:: What to do ::
Reproduce word for word the stretch of the listing from its first line through the line containing "ElevenLabs Studio 3.0", with both ends included.

:: Listed entries ::
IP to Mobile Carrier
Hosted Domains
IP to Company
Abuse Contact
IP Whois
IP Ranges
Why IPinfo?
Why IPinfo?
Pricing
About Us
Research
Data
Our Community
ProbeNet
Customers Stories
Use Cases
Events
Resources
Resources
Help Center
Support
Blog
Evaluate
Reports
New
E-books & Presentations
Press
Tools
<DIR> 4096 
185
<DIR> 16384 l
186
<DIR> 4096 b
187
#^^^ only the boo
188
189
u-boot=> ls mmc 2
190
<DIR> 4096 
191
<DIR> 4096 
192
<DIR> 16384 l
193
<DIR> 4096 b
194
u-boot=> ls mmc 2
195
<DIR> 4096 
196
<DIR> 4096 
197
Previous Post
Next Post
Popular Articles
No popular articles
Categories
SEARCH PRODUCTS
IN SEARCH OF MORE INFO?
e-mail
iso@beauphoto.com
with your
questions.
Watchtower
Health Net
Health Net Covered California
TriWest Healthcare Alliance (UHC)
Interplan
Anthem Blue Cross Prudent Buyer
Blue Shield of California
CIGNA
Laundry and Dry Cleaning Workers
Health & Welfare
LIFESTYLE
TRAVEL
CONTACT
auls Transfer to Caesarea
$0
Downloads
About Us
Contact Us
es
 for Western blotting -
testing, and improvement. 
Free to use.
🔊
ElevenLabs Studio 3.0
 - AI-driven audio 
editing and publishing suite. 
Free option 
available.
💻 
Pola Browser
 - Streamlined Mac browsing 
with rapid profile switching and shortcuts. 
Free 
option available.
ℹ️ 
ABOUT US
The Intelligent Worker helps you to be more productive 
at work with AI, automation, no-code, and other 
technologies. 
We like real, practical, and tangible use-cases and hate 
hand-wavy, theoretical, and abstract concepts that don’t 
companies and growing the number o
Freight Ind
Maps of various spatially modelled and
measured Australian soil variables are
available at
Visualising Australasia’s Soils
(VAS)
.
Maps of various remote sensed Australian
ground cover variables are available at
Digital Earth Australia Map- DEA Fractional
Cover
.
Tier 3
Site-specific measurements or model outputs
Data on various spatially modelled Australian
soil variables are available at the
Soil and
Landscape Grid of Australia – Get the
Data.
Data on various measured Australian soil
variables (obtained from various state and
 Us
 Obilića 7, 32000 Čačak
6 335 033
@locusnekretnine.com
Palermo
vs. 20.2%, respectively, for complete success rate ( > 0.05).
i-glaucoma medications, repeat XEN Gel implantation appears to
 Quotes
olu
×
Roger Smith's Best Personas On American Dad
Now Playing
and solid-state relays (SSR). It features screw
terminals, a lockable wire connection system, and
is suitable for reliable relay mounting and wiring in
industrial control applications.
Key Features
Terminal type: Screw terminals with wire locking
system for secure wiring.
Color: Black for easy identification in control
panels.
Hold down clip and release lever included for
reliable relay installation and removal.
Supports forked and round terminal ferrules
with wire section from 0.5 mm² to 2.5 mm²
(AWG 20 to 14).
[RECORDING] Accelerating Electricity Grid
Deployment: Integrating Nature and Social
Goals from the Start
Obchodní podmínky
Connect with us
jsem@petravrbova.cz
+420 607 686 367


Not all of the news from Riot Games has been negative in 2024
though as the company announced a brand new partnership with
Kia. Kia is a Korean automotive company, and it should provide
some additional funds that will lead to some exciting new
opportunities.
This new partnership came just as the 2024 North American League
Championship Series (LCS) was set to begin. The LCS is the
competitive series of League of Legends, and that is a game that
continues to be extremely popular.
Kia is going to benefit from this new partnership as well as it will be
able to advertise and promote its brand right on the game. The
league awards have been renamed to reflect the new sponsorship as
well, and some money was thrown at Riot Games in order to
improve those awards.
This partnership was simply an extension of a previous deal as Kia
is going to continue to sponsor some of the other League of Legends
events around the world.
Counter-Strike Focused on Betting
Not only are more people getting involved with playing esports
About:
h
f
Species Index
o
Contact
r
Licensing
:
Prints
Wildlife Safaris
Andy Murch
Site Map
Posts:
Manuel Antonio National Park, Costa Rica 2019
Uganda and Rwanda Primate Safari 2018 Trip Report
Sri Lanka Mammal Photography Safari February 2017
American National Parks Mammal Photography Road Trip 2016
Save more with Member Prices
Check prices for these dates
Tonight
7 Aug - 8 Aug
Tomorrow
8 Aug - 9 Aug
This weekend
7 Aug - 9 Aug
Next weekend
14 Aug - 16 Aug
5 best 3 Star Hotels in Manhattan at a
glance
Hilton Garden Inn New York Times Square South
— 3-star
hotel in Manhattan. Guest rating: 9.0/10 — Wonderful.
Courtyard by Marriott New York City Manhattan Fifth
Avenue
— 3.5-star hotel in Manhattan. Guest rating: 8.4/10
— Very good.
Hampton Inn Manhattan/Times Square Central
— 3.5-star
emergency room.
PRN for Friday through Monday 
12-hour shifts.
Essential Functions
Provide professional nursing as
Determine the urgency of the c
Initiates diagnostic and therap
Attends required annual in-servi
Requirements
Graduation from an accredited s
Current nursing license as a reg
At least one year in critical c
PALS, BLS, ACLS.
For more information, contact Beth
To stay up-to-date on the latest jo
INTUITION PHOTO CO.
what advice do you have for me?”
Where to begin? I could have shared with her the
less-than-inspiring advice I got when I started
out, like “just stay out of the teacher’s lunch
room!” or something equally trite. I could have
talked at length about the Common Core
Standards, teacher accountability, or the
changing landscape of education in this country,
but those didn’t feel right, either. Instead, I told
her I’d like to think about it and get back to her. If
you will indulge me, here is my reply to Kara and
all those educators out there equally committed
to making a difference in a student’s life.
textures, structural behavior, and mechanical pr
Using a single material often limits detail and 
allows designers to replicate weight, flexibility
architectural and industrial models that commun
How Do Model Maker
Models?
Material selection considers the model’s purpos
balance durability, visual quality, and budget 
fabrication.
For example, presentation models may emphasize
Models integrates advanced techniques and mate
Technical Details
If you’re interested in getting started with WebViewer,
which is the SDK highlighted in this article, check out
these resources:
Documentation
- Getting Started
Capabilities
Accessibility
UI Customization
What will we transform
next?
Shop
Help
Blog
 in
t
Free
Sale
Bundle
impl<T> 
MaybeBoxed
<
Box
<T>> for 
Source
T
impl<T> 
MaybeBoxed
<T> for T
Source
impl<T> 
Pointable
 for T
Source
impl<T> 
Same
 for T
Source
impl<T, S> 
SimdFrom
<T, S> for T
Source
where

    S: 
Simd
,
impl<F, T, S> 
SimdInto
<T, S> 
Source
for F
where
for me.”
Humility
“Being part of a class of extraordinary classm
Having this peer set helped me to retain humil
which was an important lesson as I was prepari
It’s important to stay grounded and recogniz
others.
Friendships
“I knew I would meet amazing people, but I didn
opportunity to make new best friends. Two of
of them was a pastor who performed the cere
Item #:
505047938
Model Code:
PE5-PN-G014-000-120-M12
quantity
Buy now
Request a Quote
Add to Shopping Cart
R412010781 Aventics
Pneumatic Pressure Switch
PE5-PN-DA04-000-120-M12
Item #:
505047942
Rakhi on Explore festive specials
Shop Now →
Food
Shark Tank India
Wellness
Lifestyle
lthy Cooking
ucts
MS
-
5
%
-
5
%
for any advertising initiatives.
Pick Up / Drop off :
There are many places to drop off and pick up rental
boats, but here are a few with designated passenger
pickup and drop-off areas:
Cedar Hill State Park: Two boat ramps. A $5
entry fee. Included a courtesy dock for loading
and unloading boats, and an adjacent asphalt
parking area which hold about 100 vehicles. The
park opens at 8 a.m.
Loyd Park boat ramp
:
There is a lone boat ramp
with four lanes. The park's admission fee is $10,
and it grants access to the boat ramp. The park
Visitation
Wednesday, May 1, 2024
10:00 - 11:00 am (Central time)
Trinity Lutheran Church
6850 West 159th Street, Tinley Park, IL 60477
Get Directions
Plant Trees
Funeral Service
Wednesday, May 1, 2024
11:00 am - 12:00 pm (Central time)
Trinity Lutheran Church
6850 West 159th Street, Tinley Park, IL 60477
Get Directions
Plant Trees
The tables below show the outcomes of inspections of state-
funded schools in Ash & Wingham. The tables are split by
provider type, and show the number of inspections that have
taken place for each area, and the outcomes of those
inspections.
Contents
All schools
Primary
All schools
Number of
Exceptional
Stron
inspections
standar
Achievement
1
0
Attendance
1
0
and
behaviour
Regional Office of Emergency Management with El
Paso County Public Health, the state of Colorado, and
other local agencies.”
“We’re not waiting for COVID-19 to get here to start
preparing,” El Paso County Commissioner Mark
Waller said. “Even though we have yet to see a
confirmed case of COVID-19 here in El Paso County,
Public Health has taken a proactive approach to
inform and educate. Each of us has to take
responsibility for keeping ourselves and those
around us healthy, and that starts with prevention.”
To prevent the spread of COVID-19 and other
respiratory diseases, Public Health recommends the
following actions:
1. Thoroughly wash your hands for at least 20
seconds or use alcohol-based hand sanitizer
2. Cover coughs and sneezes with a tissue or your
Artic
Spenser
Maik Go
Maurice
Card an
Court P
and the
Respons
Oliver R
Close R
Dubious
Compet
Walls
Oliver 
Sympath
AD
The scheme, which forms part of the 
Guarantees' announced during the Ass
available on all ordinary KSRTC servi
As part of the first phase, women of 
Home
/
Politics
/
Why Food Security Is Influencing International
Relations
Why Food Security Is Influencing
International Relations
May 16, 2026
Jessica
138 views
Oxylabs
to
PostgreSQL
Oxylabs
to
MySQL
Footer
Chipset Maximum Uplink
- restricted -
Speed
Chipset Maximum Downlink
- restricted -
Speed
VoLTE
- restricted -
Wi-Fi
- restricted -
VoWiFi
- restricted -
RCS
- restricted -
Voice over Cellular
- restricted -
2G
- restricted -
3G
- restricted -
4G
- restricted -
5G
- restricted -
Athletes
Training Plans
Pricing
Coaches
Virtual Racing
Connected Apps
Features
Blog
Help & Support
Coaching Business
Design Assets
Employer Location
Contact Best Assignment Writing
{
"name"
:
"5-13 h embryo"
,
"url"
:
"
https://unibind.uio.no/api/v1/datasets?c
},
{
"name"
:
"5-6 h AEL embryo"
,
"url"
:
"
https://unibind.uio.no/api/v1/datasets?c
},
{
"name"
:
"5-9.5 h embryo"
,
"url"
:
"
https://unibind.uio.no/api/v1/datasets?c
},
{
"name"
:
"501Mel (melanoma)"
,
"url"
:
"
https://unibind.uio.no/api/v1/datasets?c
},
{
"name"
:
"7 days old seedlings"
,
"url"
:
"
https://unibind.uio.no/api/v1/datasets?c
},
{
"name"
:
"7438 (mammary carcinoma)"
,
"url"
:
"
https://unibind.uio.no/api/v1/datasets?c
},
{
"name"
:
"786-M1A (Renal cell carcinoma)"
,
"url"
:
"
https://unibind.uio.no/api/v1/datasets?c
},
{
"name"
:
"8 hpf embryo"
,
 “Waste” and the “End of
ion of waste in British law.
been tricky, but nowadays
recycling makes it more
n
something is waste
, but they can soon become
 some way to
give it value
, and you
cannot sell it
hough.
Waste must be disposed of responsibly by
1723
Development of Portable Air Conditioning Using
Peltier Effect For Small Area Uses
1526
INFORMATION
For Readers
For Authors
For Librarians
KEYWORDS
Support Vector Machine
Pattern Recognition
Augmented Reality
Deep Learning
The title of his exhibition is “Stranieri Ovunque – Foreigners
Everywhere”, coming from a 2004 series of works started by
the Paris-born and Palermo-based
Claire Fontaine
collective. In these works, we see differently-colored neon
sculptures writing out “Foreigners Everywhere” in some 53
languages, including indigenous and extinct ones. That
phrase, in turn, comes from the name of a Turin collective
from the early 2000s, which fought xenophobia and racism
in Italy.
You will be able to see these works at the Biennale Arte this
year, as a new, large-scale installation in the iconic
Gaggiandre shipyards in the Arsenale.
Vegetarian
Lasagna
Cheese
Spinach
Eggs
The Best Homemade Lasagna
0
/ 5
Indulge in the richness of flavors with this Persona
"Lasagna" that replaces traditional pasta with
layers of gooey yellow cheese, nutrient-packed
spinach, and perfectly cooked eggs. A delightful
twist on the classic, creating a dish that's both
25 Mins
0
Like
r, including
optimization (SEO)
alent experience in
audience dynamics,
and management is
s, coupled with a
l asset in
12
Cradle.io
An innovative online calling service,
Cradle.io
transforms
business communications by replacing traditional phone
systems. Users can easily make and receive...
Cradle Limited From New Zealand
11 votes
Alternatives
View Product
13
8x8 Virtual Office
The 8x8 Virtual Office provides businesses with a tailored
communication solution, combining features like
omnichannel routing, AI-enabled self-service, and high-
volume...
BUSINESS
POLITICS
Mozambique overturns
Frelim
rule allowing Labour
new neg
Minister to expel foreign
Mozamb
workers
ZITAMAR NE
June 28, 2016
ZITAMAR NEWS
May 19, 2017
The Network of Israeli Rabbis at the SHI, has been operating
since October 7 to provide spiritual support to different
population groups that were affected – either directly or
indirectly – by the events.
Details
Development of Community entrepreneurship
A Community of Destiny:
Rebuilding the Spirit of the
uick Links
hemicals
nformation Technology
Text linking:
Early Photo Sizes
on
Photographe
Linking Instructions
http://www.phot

:: Answer box ::
IP to Mobile Carrier
Hosted Domains
IP to Company
Abuse Contact
IP Whois
IP Ranges
Why IPinfo?
Why IPinfo?
Pricing
About Us
Research
Data
Our Community
ProbeNet
Customers Stories
Use Cases
Events
Resources
Resources
Help Center
Support
Blog
Evaluate
Reports
New
E-books & Presentations
Press
Tools
<DIR> 4096 
185
<DIR> 16384 l
186
<DIR> 4096 b
187
#^^^ only the boo
188
189
u-boot=> ls mmc 2
190
<DIR> 4096 
191
<DIR> 4096 
192
<DIR> 16384 l
193
<DIR> 4096 b
194
u-boot=> ls mmc 2
195
<DIR> 4096 
196
<DIR> 4096 
197
Previous Post
Next Post
Popular Articles
No popular articles
Categories
SEARCH PRODUCTS
IN SEARCH OF MORE INFO?
e-mail
iso@beauphoto.com
with your
questions.
Watchtower
Health Net
Health Net Covered California
TriWest Healthcare Alliance (UHC)
Interplan
Anthem Blue Cross Prudent Buyer
Blue Shield of California
CIGNA
Laundry and Dry Cleaning Workers
Health & Welfare
LIFESTYLE
TRAVEL
CONTACT
auls Transfer to Caesarea
$0
Downloads
About Us
Contact Us
es
 for Western blotting -
testing, and improvement. 
Free to use.
🔊
ElevenLabs Studio 3.0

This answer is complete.